Accelerating 2PC-based ML with Limited Trusted Hardware

TL;DR

Otak is a system that accelerates privacy-preserving machine learning inference by combining optimized two-party computation protocols with limited trusted hardware, significantly reducing resource overhead and trust assumptions.

Contribution

It introduces a novel 2PC protocol tailored for ML inference that leverages limited trusted hardware to improve efficiency and reduce trust assumptions.

Findings

CPU and network overhead reduced by up to 385 times compared to prior work.

Trusted hardware code size is significantly smaller, 14.6 to 29.2 times less than previous solutions.

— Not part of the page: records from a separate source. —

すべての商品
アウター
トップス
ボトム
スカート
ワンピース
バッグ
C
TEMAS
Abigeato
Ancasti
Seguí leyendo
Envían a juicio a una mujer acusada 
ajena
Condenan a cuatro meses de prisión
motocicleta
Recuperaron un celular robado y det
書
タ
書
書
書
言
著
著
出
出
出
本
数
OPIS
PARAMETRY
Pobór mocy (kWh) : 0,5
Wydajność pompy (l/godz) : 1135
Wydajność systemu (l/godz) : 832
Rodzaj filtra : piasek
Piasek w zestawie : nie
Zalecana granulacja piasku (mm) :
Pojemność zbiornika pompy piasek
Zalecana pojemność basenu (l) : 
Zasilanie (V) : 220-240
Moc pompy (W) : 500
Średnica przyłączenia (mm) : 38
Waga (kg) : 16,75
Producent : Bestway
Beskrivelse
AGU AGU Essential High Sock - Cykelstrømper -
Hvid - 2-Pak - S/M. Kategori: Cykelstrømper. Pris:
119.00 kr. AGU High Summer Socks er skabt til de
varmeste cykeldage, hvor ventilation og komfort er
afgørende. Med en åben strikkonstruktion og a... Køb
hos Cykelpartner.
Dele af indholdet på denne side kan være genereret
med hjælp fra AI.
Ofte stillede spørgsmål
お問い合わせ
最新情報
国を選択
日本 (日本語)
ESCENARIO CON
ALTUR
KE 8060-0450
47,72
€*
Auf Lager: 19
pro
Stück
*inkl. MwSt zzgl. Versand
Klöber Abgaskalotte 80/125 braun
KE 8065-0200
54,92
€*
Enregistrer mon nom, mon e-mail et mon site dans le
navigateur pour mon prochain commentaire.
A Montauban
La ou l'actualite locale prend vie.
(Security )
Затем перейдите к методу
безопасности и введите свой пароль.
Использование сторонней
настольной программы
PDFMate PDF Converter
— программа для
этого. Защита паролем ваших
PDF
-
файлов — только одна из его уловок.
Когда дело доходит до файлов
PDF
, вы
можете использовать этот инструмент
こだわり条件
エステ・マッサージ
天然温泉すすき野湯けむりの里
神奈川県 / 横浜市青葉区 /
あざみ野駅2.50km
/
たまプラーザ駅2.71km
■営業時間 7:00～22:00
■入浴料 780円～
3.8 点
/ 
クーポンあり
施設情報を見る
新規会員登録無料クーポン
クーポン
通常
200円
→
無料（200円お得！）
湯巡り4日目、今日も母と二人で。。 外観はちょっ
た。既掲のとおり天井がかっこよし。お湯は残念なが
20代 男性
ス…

Otak achieves substantial cost savings in resource usage for privacy-preserving ML inference.

Abstract

This paper describes the design, implementation, and evaluation of Otak, a system that allows two non-colluding cloud providers to run machine learning (ML) inference without knowing the inputs to inference. Prior work for this problem mostly relies on advanced cryptography such as two-party secure computation (2PC) protocols that provide rigorous guarantees but suffer from high resource overhead. Otak improves efficiency via a new 2PC protocol that (i) tailors recent primitives such as function and homomorphic secret sharing to ML inference, and (ii) uses trusted hardware in a limited capacity to bootstrap the protocol. At the same time, Otak reduces trust assumptions on trusted hardware by running a small code inside the hardware, restricting its use to a preprocessing step, and distributing trust over heterogeneous trusted hardware platforms from different vendors. An implementation and evaluation of Otak demonstrates that its CPU and network overhead converted to a dollar amount is 5.4$-$385$\times$ lower than state-of-the-art 2PC-based works. Besides, Otak's trusted computing base (code inside trusted hardware) is only 1,300 lines of code, which is 14.6$-$29.2$\times$ lower than the code-size in prior trusted hardware-based works.